PROBLEMS TO WORK ON:
a. Can you restate, word for word, the part of the teenage-years text between "I don't know" and "about it here.", inclusive?
b. In the teenage-years text, what are the things the writer's little bio says they go through on a daily basis? List each one in the order given.

EXTRACT:
+ + + +

Welcome to my life- teenage years. Wow, I thought those times
were suppose to be the best ones of your life...or is that high school?
I have no clue, but either way, my life isn't the greatest right now.
I don't know what I want in life, or what I want to make of it. I can
never do anything right. I lie, it's my safety blanket. You're
probably thinking, that's pathetic. And honestly, I already know
that. Everyone says it gets better, you just have to give it some
time. But I don't want to wait, what am I suppose to do in the mean-
time? Well, in the meantime, I guess I'll just vent about it here.
So here's a little bio about my life and
what I go through on a daily
basis. First off, one of my "best friends" is one of those girls who gets
the spotlight. All the guys want her, she's gorgeous, so gets more
attention and probably more people like her. Then I have to deal
with high school. I'm a freshmen still trying to get used to this place-
it's hard. It's a big change; especially for me because I went from a
tiny school of two-hundred kids, to a high school of over 1,000 kids.
Third, my best friend of over 10 years has grown apart from me and
loves her boyfriend more than me.

+ + + +

LISTED RECORDS:

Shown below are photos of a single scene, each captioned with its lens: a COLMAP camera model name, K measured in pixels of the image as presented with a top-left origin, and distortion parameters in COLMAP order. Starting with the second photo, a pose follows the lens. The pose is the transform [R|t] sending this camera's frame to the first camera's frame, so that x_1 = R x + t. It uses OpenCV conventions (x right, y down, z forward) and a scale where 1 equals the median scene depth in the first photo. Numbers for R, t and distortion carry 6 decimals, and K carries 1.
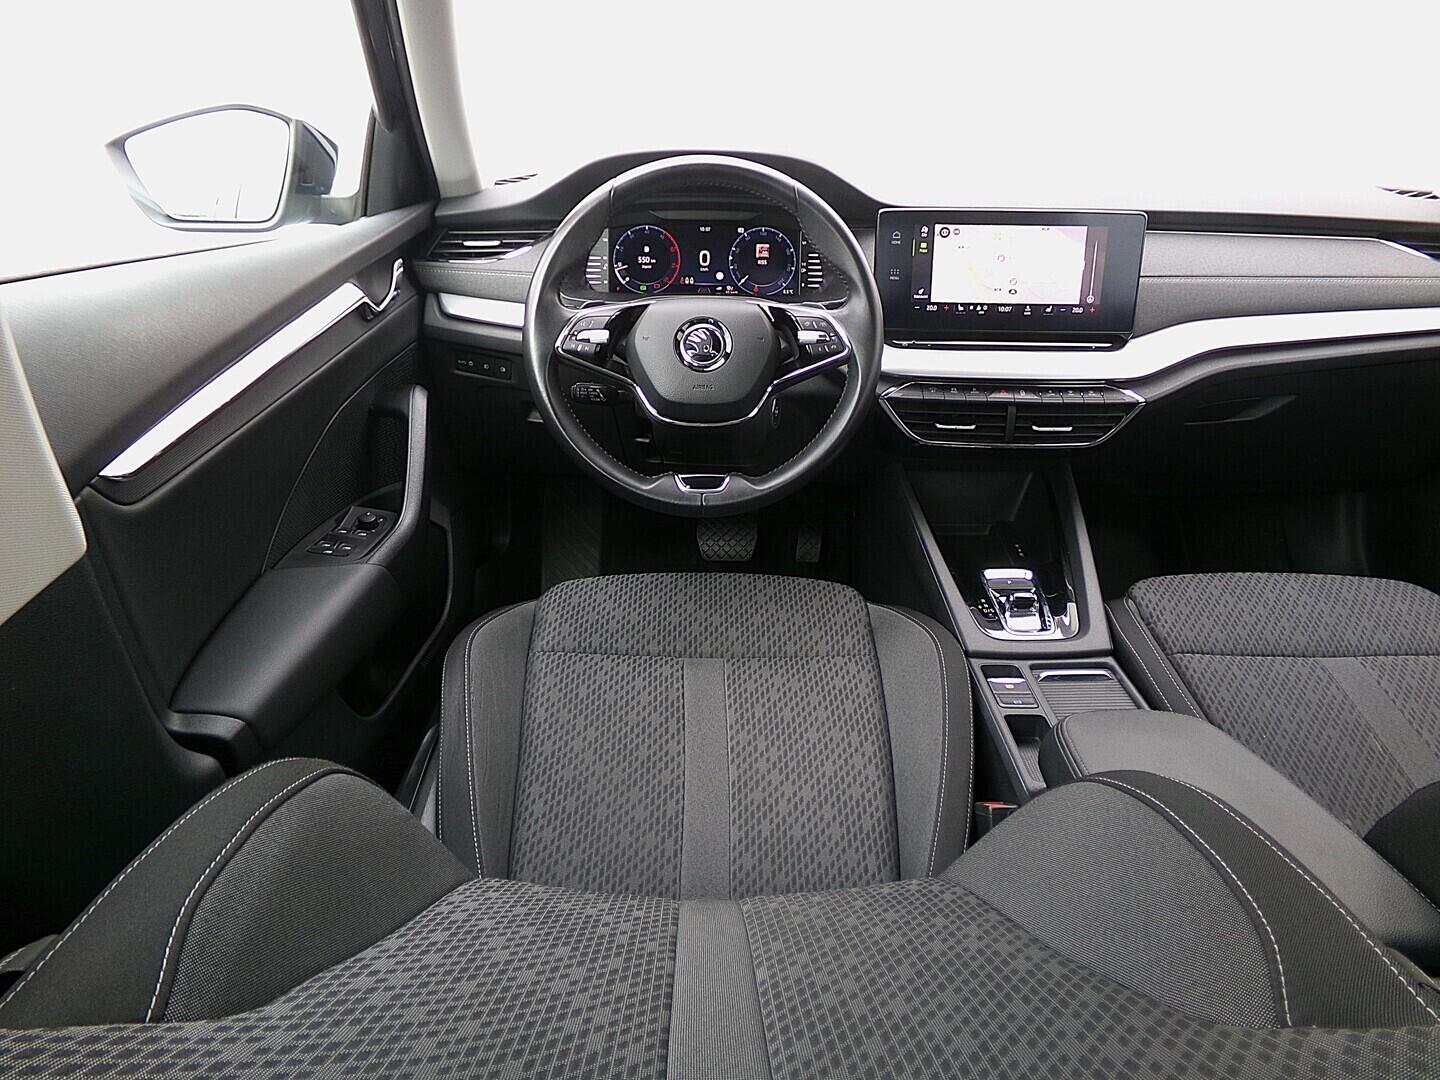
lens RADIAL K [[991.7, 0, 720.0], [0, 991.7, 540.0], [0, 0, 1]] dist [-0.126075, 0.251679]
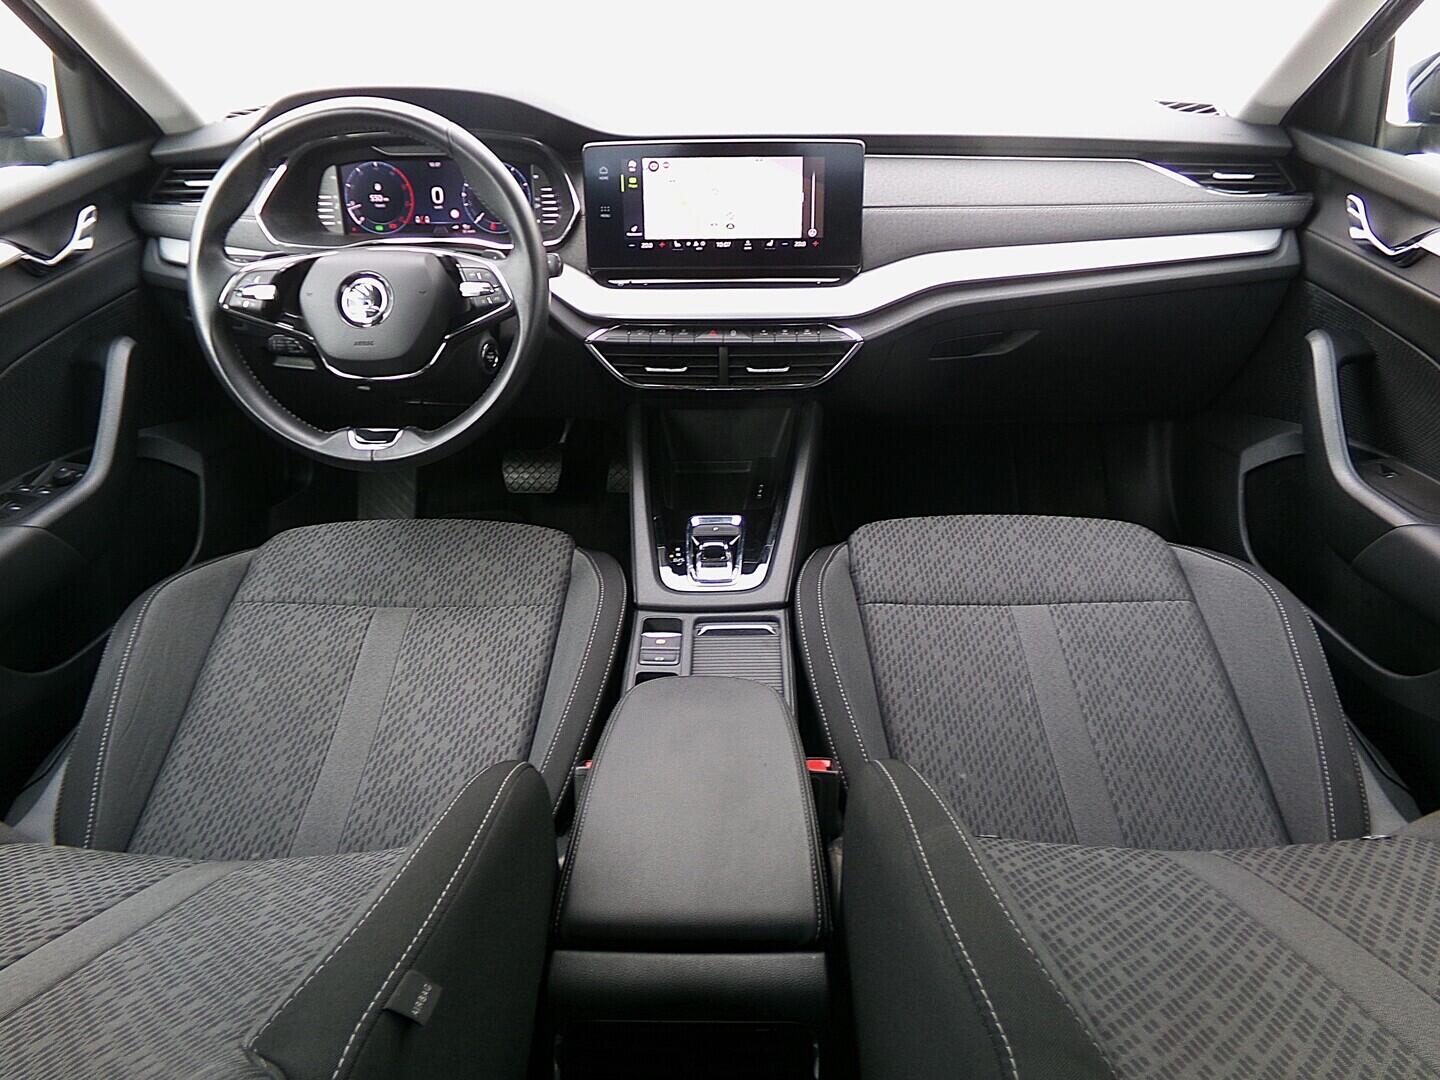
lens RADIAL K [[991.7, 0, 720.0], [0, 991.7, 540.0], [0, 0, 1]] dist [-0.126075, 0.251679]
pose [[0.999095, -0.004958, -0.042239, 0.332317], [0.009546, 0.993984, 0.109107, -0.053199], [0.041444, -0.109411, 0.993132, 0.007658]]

+ + + +

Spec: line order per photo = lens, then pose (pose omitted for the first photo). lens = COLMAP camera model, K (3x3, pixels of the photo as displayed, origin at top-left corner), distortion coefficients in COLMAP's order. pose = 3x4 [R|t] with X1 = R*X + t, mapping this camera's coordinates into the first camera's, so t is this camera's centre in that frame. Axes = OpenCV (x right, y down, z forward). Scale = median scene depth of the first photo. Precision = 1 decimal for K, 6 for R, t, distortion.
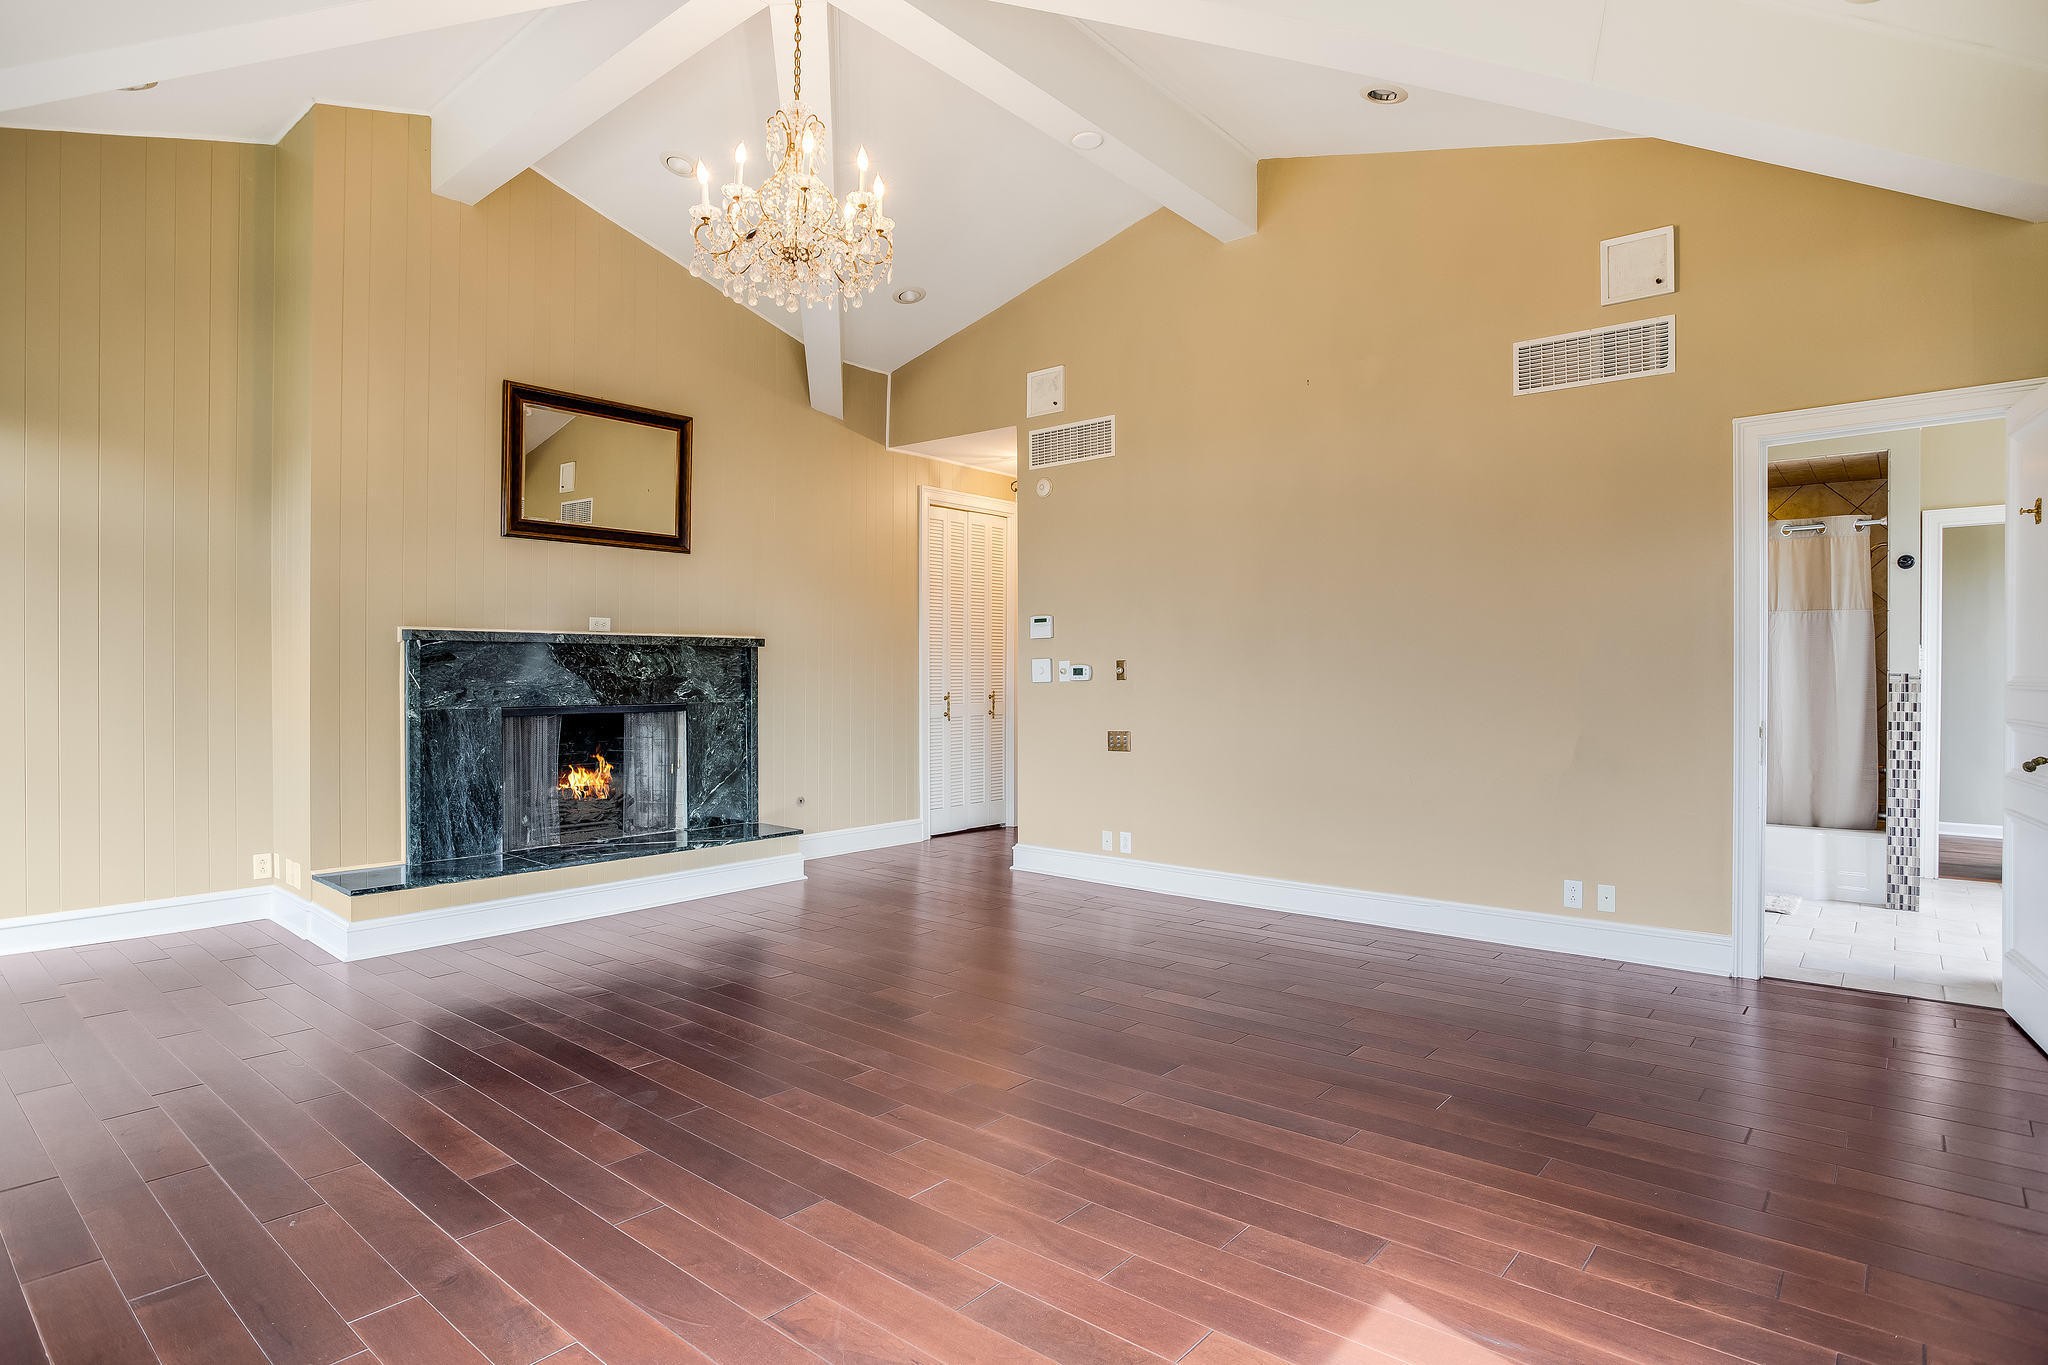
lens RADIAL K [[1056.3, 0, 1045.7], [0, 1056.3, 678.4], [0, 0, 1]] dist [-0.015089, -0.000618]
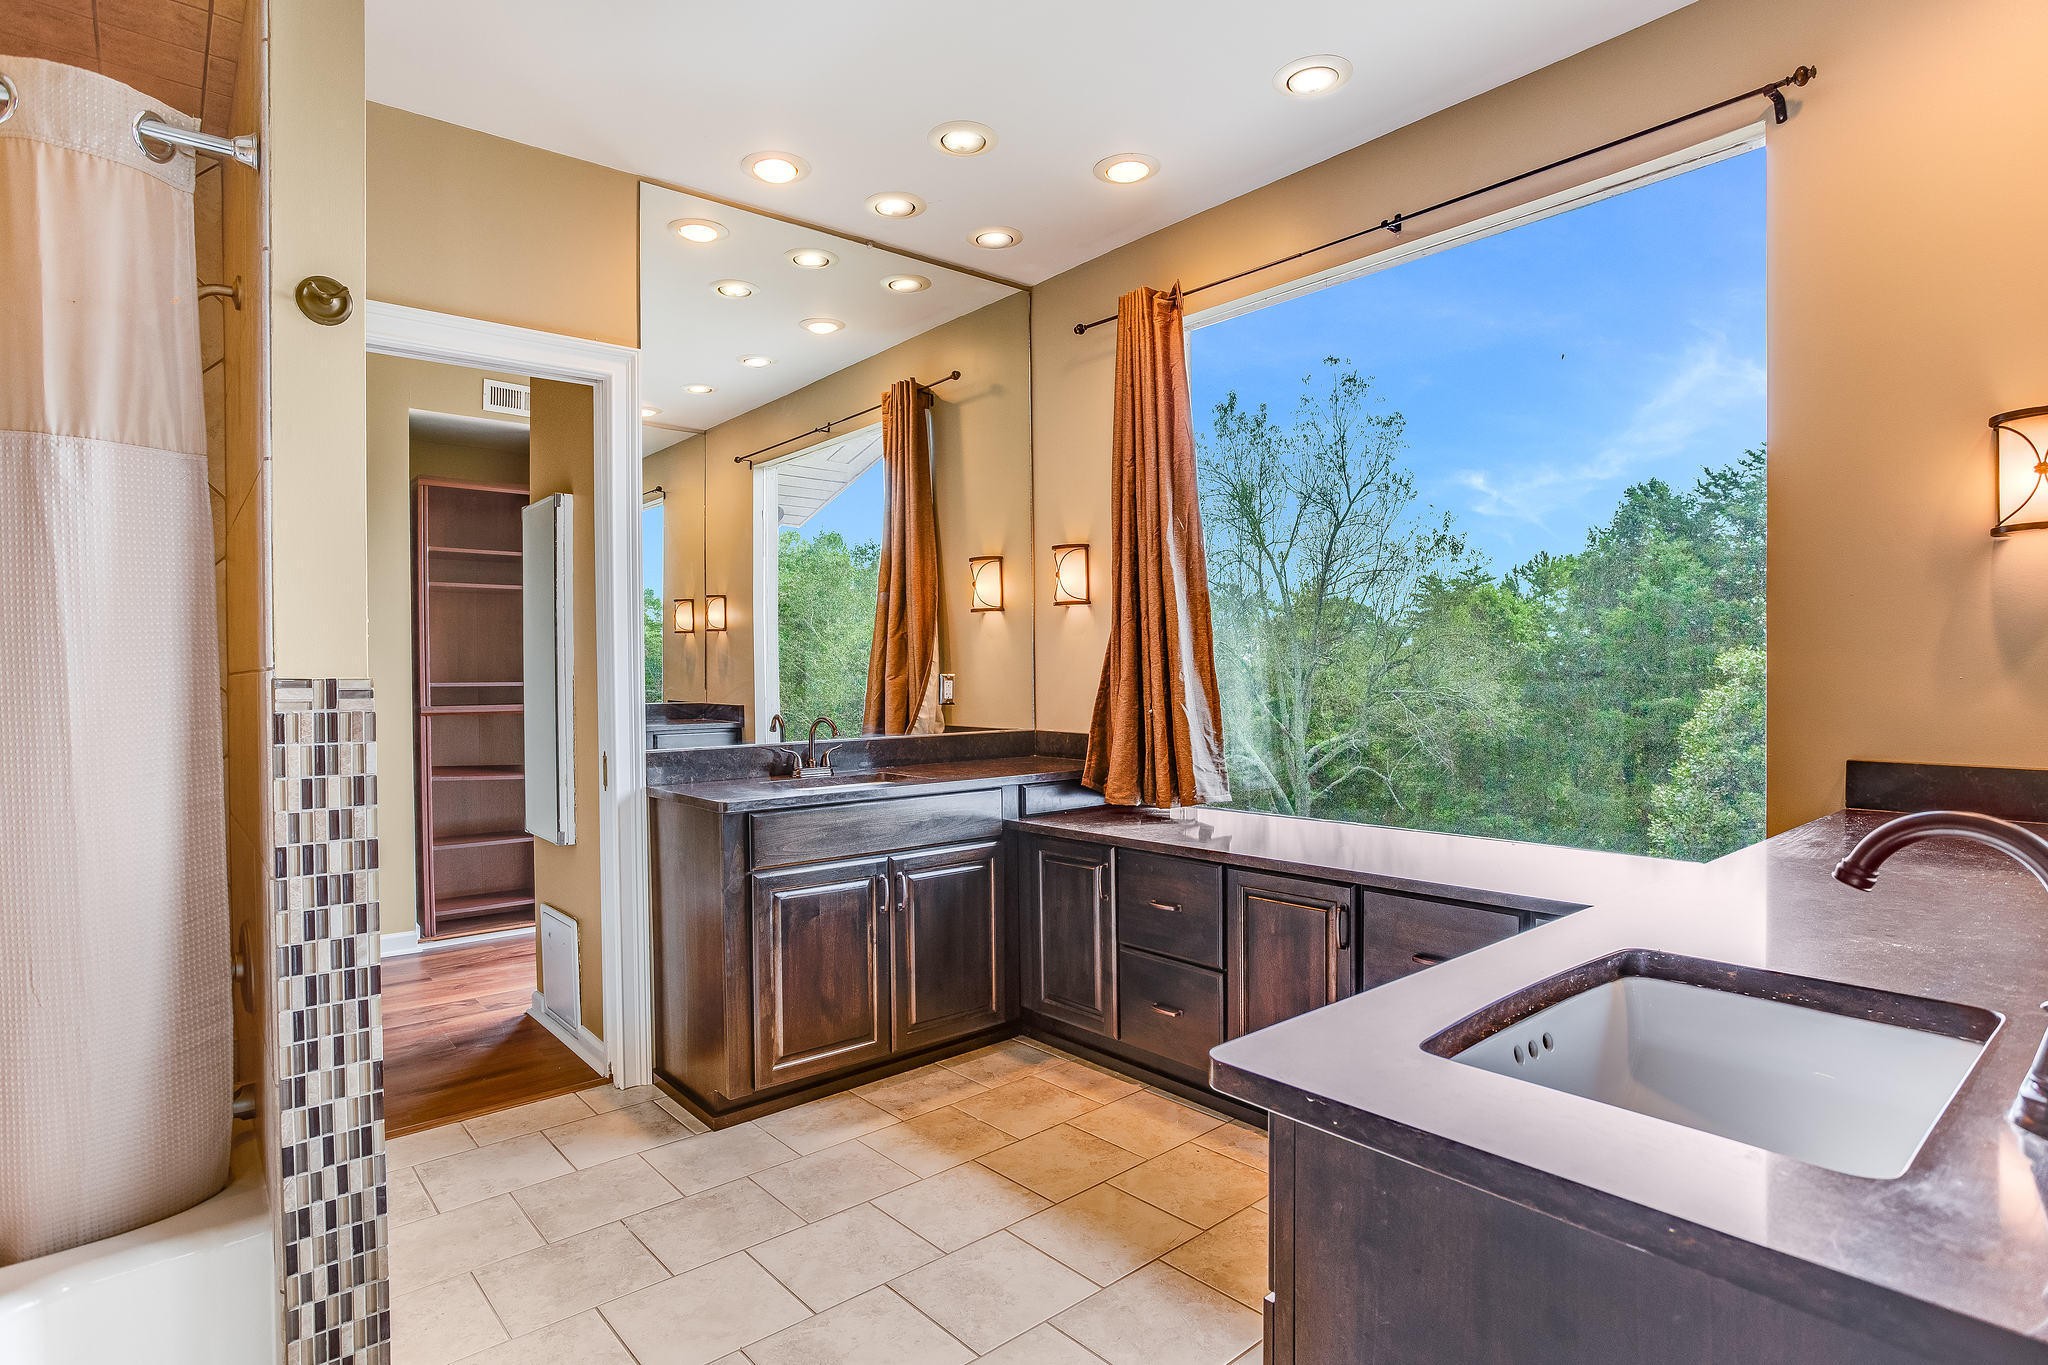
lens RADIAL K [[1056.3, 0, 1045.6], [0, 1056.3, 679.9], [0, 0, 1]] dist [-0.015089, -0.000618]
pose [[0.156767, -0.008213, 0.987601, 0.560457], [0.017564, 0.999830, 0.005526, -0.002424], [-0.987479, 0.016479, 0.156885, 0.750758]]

+ + + +

TASK RESPONSES:
a.
I don't know what I want in life, or what I want to make of it. I can
never do anything right. I lie, it's my safety blanket. You're
probably thinking, that's pathetic. And honestly, I already know
that. Everyone says it gets better, you just have to give it some
time. But I don't want to wait, what am I suppose to do in the mean-
time? Well, in the meantime, I guess I'll just vent about it here.

b.
1. One of the writer's "best friends" is one of those girls who gets the spotlight: all the guys want her, she's gorgeous, and she gets more attention.
2. The writer has to deal with high school as a freshman still trying to get used to it, having gone from a tiny school of two-hundred kids to a high school of over 1,000 kids.
3. The writer's best friend of over 10 years has grown apart and loves her boyfriend more than the writer.